Las superficies metálicas cromadas, como grifos y duchas, suelen acumular manchas de agua y perder brillo con el uso diario.
Entre los trucos caseros más populares para devolverles un mejor aspecto destaca una mezcla de vaselina y pasta de dientes.
¿Por qué se utiliza esta combinación?
La pasta de dientes blanca contiene agentes abrasivos suaves que pueden contribuir a eliminar restos de suciedad y algunas manchas superficiales.
Por su parte, la vaselina deja una fina película sobre el metal que ayuda a realzar el brillo y puede reducir temporalmente la adhesión de gotas de agua.
Sin embargo, este truco no elimina el desgaste del cromado ni ofrece una protección permanente contra las manchas.
Cómo aplicarla correctamente
Para preparar la mezcla, basta con combinar cantidades similares de pasta de dientes blanca, no en gel, y vaselina hasta obtener una consistencia homogénea.
Después, se recomienda aplicar una pequeña cantidad sobre la superficie con un paño suave o una esponja no abrasiva, realizando movimientos circulares y sin ejercer demasiada presión.

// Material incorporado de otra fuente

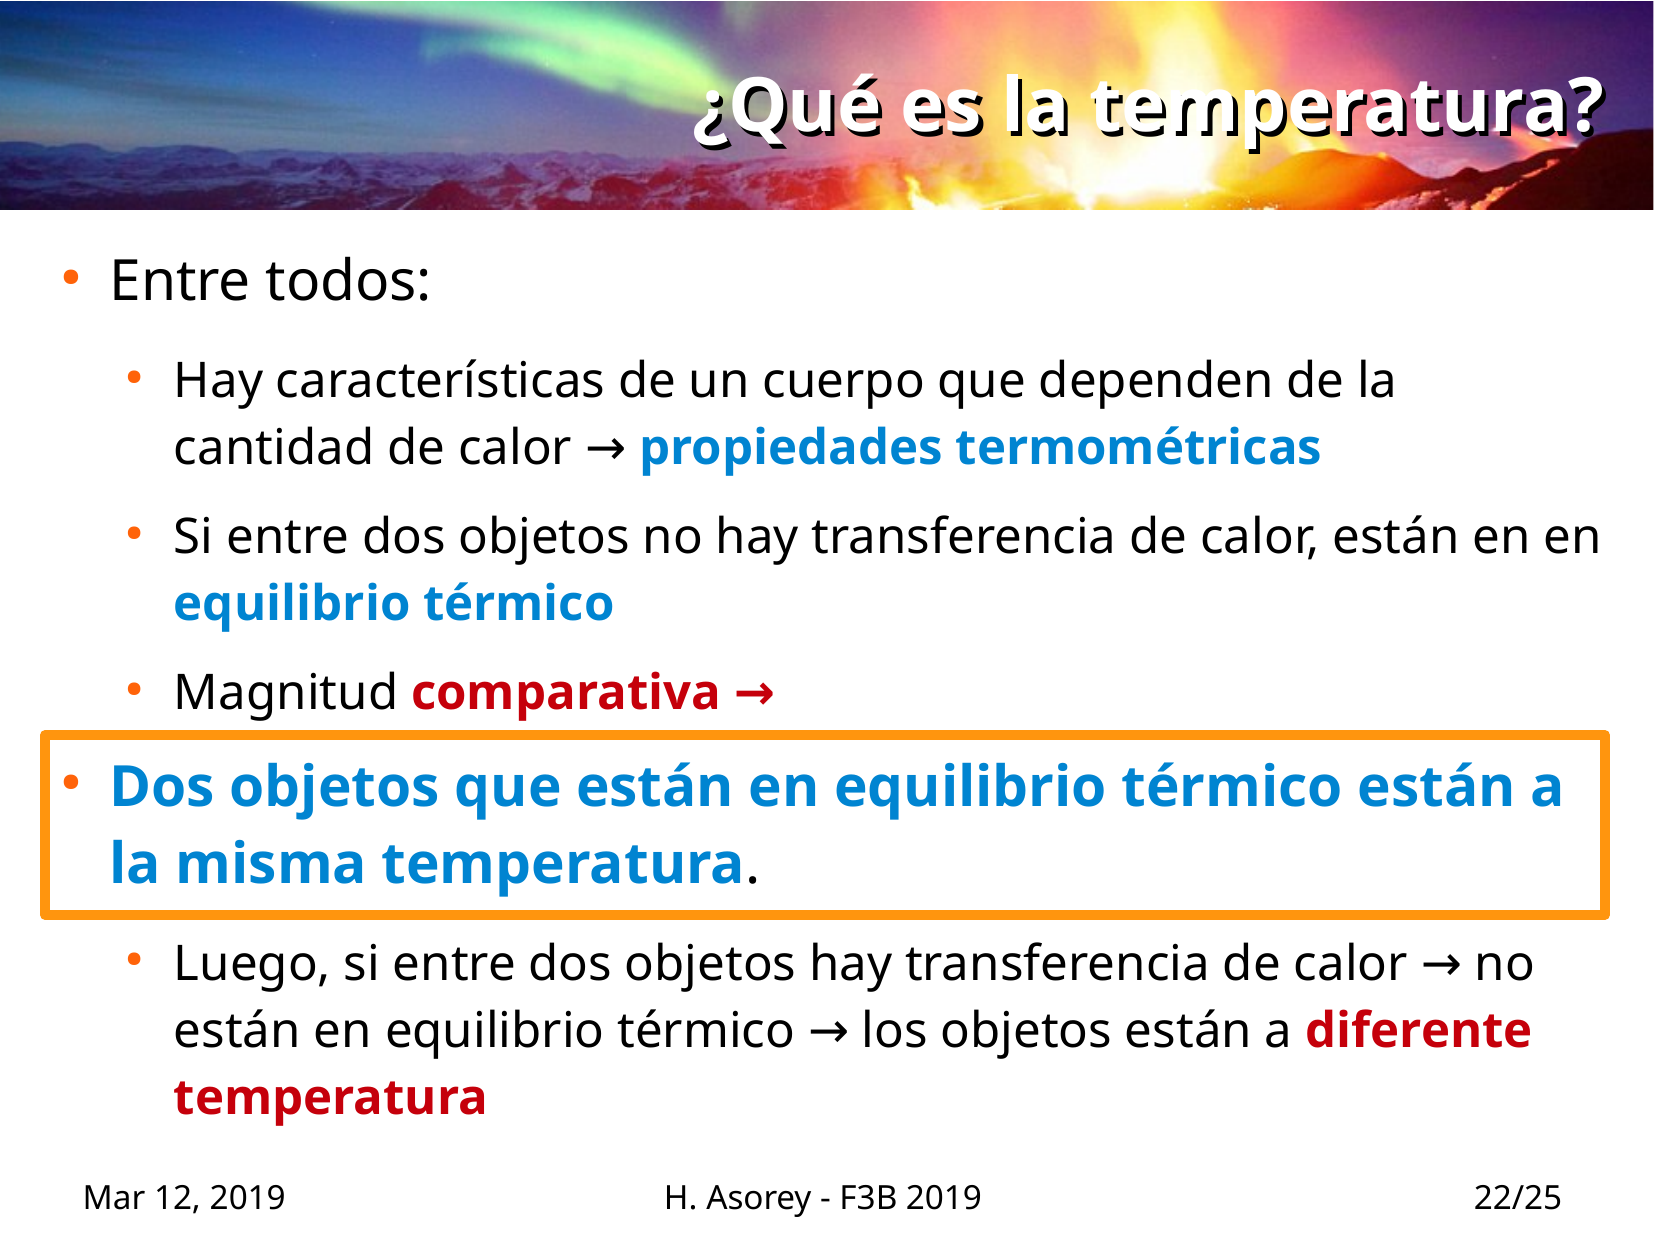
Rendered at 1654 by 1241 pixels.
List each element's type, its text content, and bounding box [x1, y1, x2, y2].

Una vez finalizada la limpieza, retira el exceso con un paño de microfibra seco para potenciar el brillo.
Algunas precauciones
Antes de utilizar este método, conviene probar la mezcla en una zona poco visible, ya que algunos tipos de pasta de dientes pueden resultar demasiado abrasivos para determinados acabados.
También es recomendable evitar estropajos o esponjas ásperas, que pueden rayar el cromado, y no aplicar este procedimiento con demasiada frecuencia si el fabricante recomienda productos específicos para el mantenimiento de la superficie.
Si se utiliza de forma ocasional y con las debidas precauciones, esta combinación puede ser una alternativa casera para mejorar el aspecto de grifos y otros accesorios cromados, ayudando a eliminar algunas manchas superficiales y a mantener el brillo por más tiempo.